Parents who divorce when their children are in their teens sometimes think it will be easier on them than if they were still young children. They likely have friends with divorced parents. They’re old enough to understand the reasons why marriages break up.
It’s crucial, however, not to underestimate the impact of your divorce on them. In addition to it likely affecting where they live and their lifestyle, parental divorce can cause them to question their own feelings about relationships and even their identity.
Be aware of your teen’s emotional health
Some teens show their feelings by yelling or crying. They may express those feelings to you or take them out on others. Some teens turn to alcohol, drugs and/or sex.
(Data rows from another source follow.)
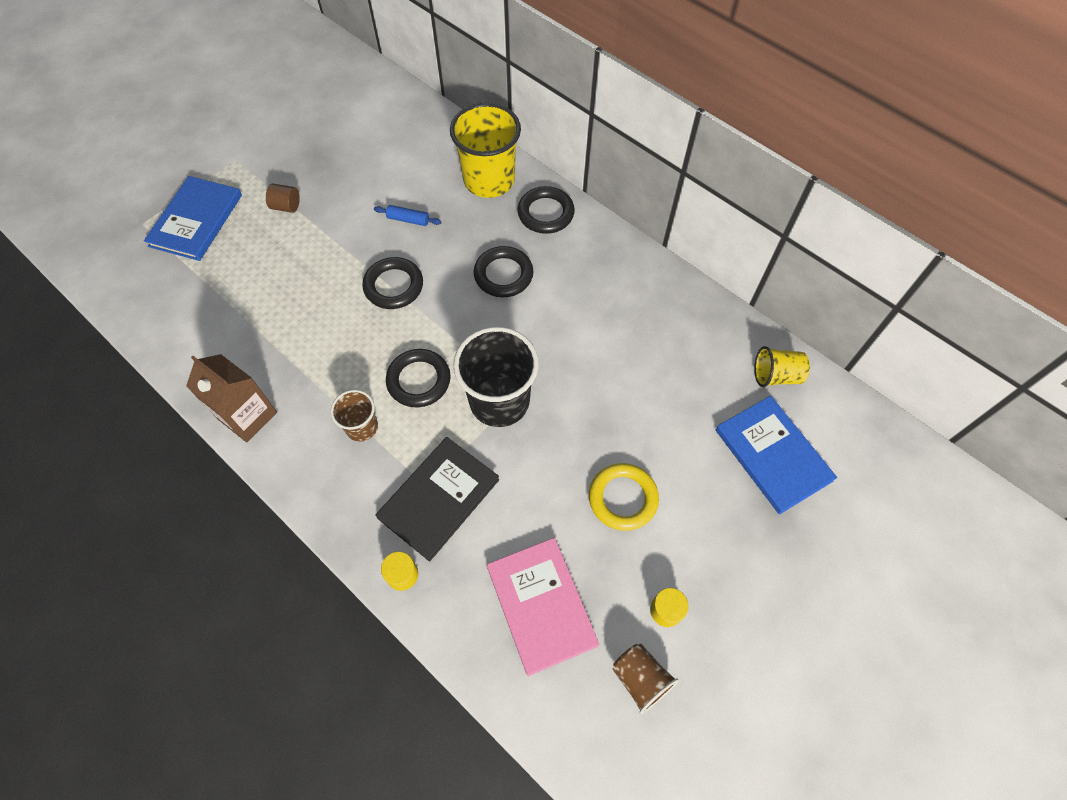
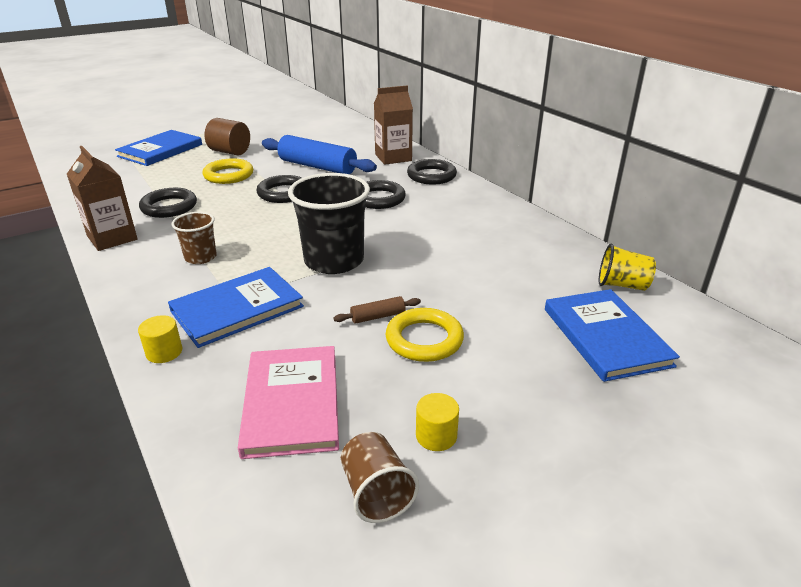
camera: 15 degrees right, 30 degrees down
(286, 206) = (230, 152): brown cylinder -> brown cylinder, size x1.62
(311, 261) = (228, 175): none -> yellow ring
(408, 220) = (317, 167): blue rolling pin -> blue rolling pin, size x2.32
(419, 380) = (269, 240): black ring -> black ring (169, 207)
(439, 499) = (237, 309): black book -> blue book
(489, 180) = (393, 157): yellow cup -> brown carton
(572, 477) = (378, 316): none -> brown rolling pin

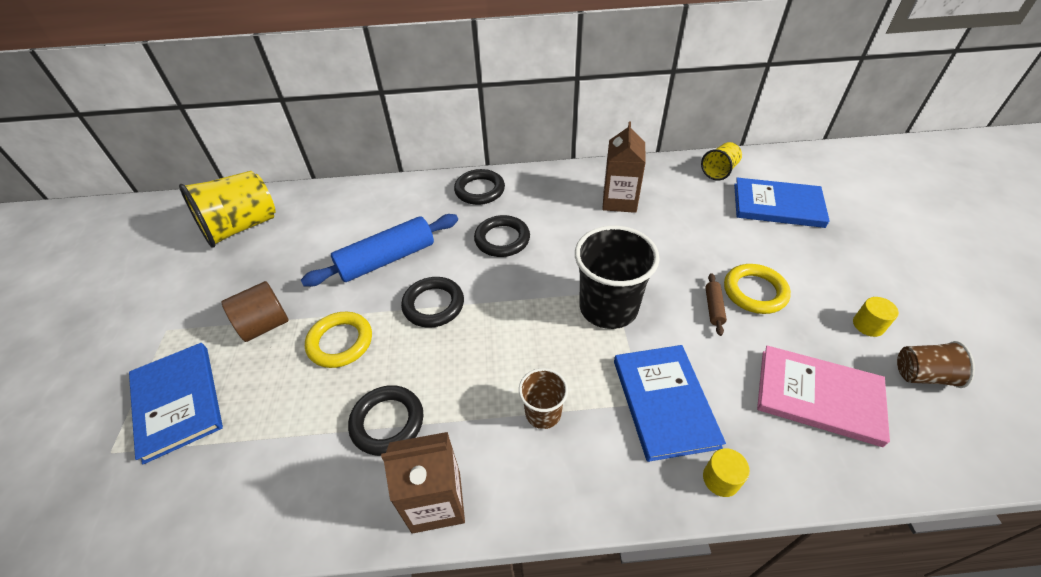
camera: 60 degrees left, 15 degrees up
(310, 121) = (242, 227): none -> yellow cup
(393, 157) = (415, 199): brown carton -> brown carton (619, 201)

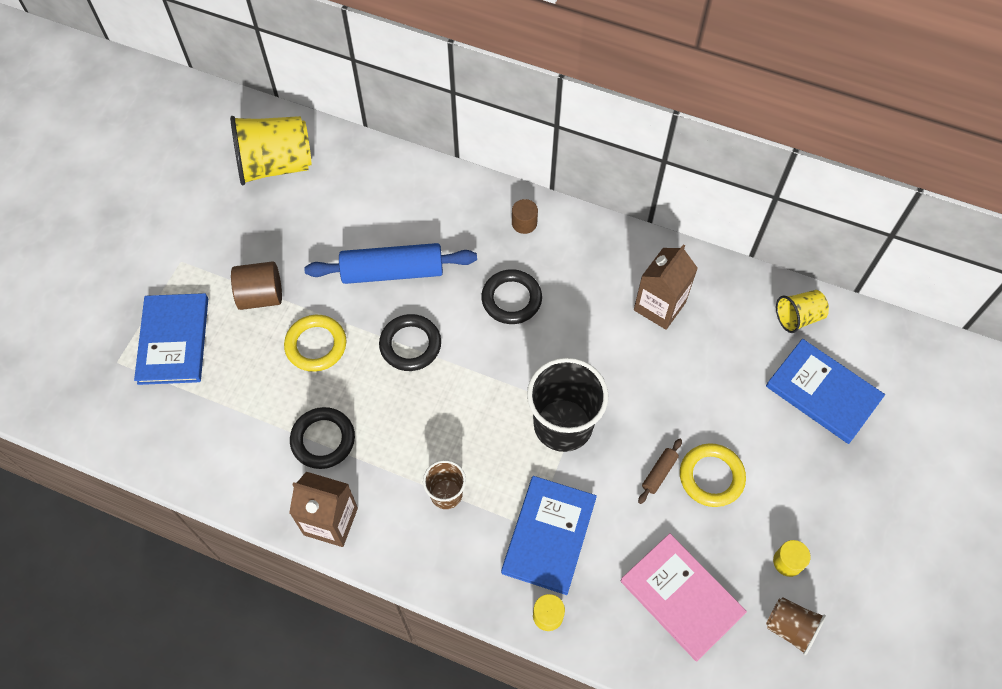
camera: 25 degrees right, 15 degrees up
(480, 190) = (524, 223): black ring -> brown cylinder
Others turn their feelings inward. They may shut down and not want to talk. However, you may notice signs of emotional distress like changes in their eating or sleeping habits, a drop in grades and less interest in being with friends and other activities.
Try to maintain consistent rules and expectations
Teens often take advantage of the fact that their parents are consumed with their divorce by doing things they normally wouldn’t. It’s important for parents not to relax the rules because they feel sad or guilty about “breaking up” the family.
As much as kids may rebel against them, they understand that their parents have rules because they care about them. It’s best if you and your co-parent can agree to maintain consistent rules and expectations across your homes rather than vie to be the “fun” parent.
Don’t share too much with your teen
Just because your child is old enough to understand the reasons for the break-up, that doesn’t mean they need the details or should be the person you vent to about your soon-to-be-ex. No child of any age should hear one parent regularly speaking negatively about the other.
Even if you consider your teen your “best friend,” you need to find others to talk to – like friends, other family members or a therapist. Otherwise, as one co-parenting coach asserts, “you are putting them in an adult conversation that they are not prepared for emotionally or psychologically.”
Even if your teen is going away to college in a few years or sooner, take the time and care to work out a parenting plan with your co-parent that focuses on what’s in your child’s best interests.